MATERIAL PROVIDED >>
▬▬▬
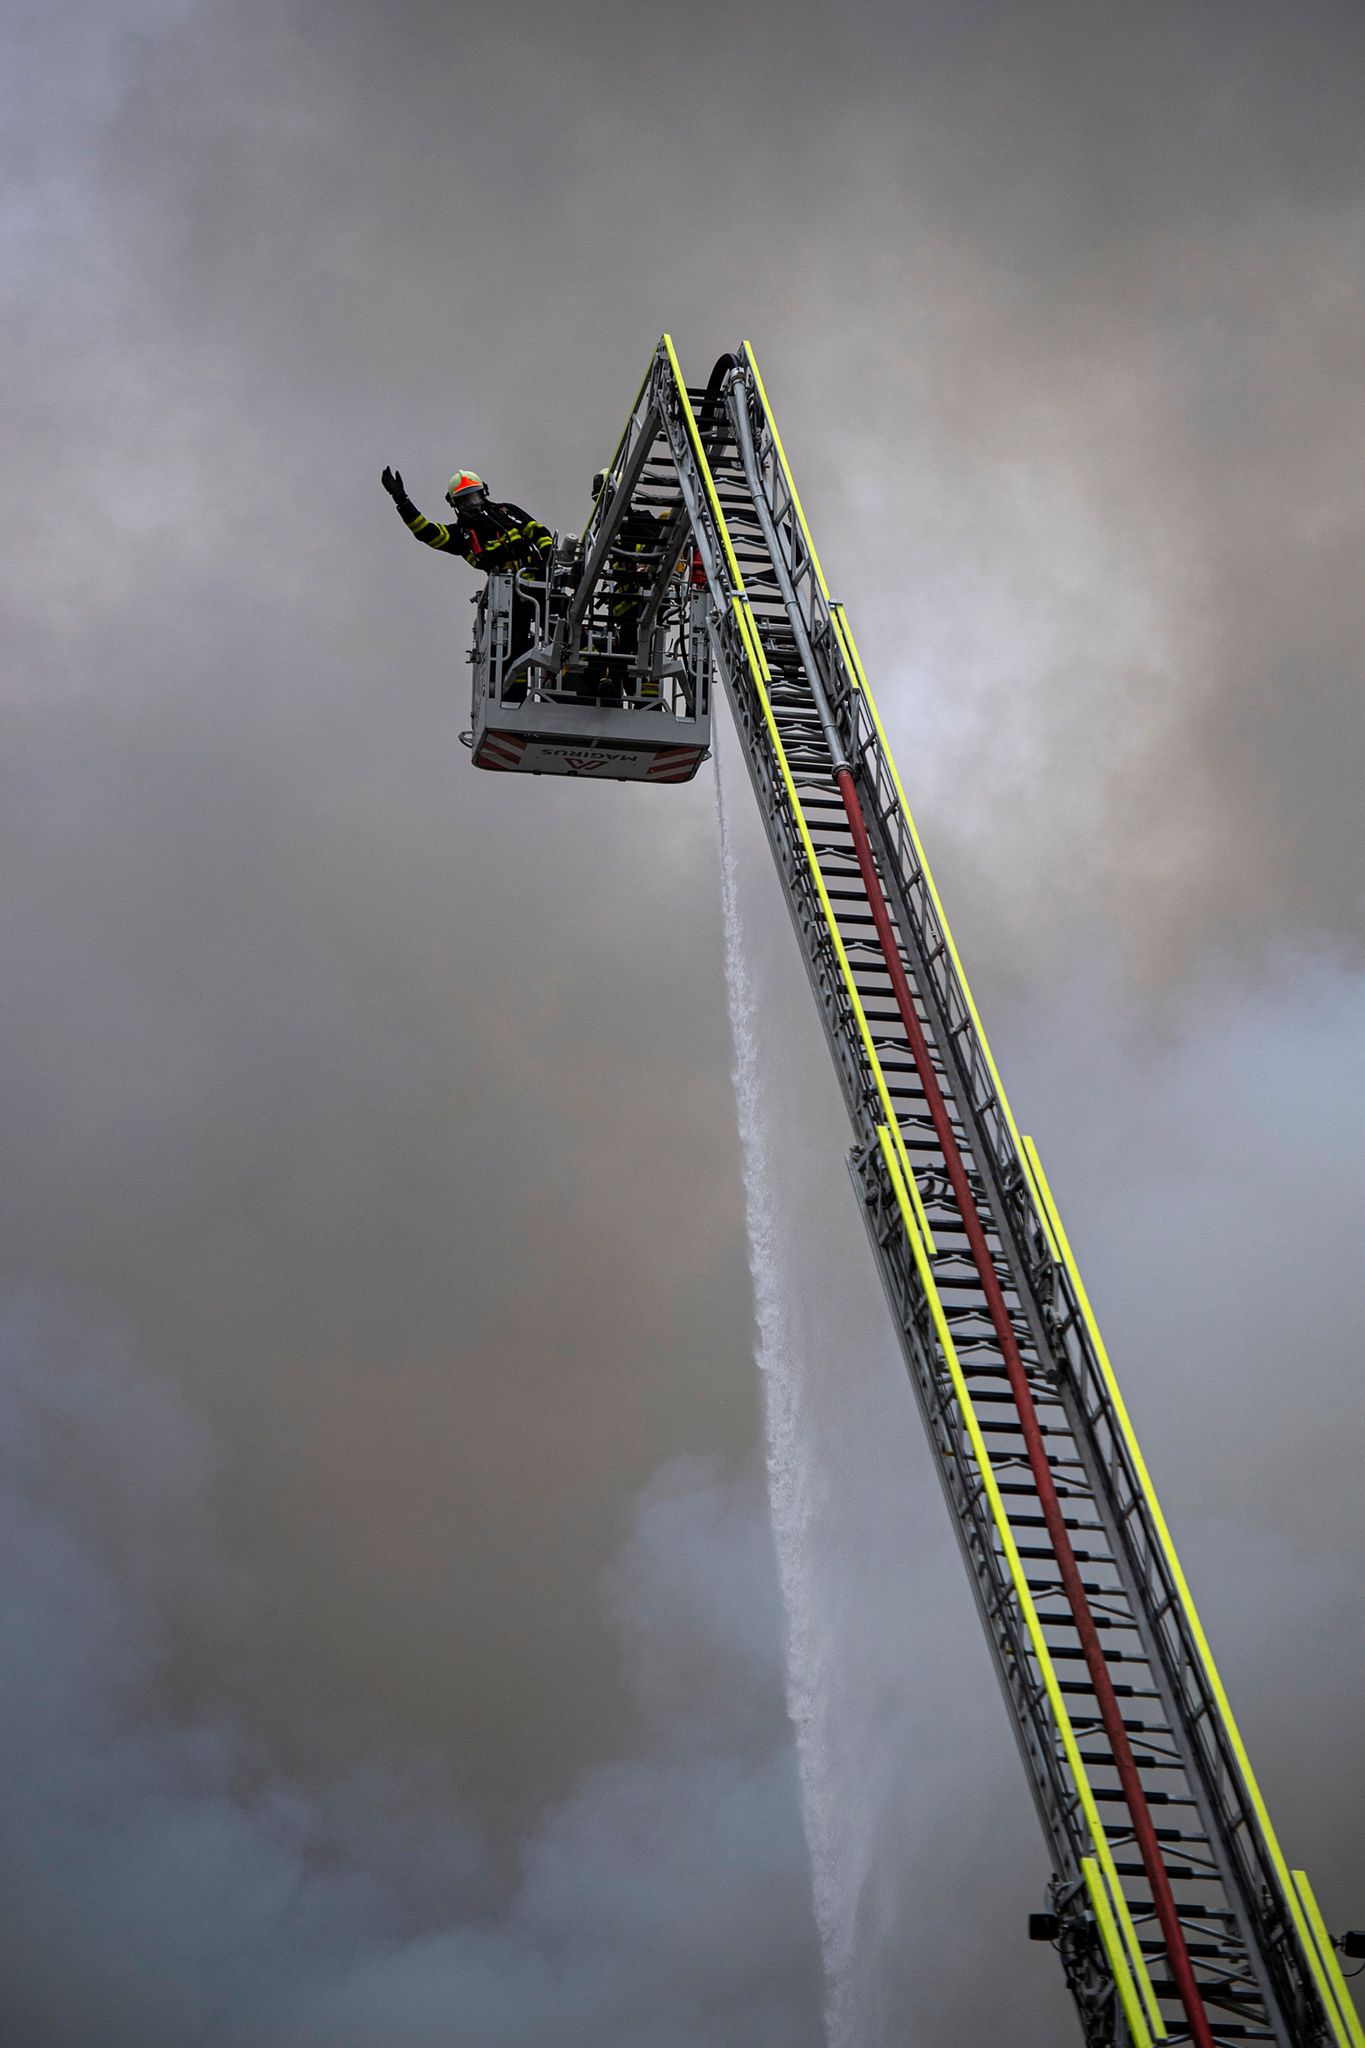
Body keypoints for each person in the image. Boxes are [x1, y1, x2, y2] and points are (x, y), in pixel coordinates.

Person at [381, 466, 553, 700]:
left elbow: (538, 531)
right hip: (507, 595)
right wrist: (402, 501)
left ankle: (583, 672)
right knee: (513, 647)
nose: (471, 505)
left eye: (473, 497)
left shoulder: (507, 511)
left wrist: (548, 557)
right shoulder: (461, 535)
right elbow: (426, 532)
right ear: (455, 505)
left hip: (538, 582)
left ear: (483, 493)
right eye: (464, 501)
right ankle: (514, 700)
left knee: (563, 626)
▬▬▬
EXERCISE OBJECTIVE >>
Copy out, from the material above, each line where the word "right" is present.

RESPONSE AREA >>
right hip: (507, 595)
right wrist: (402, 501)
right knee: (513, 647)
right shoulder: (461, 535)
right elbow: (426, 532)
right ear: (455, 505)
right eye: (464, 501)
right ankle: (514, 700)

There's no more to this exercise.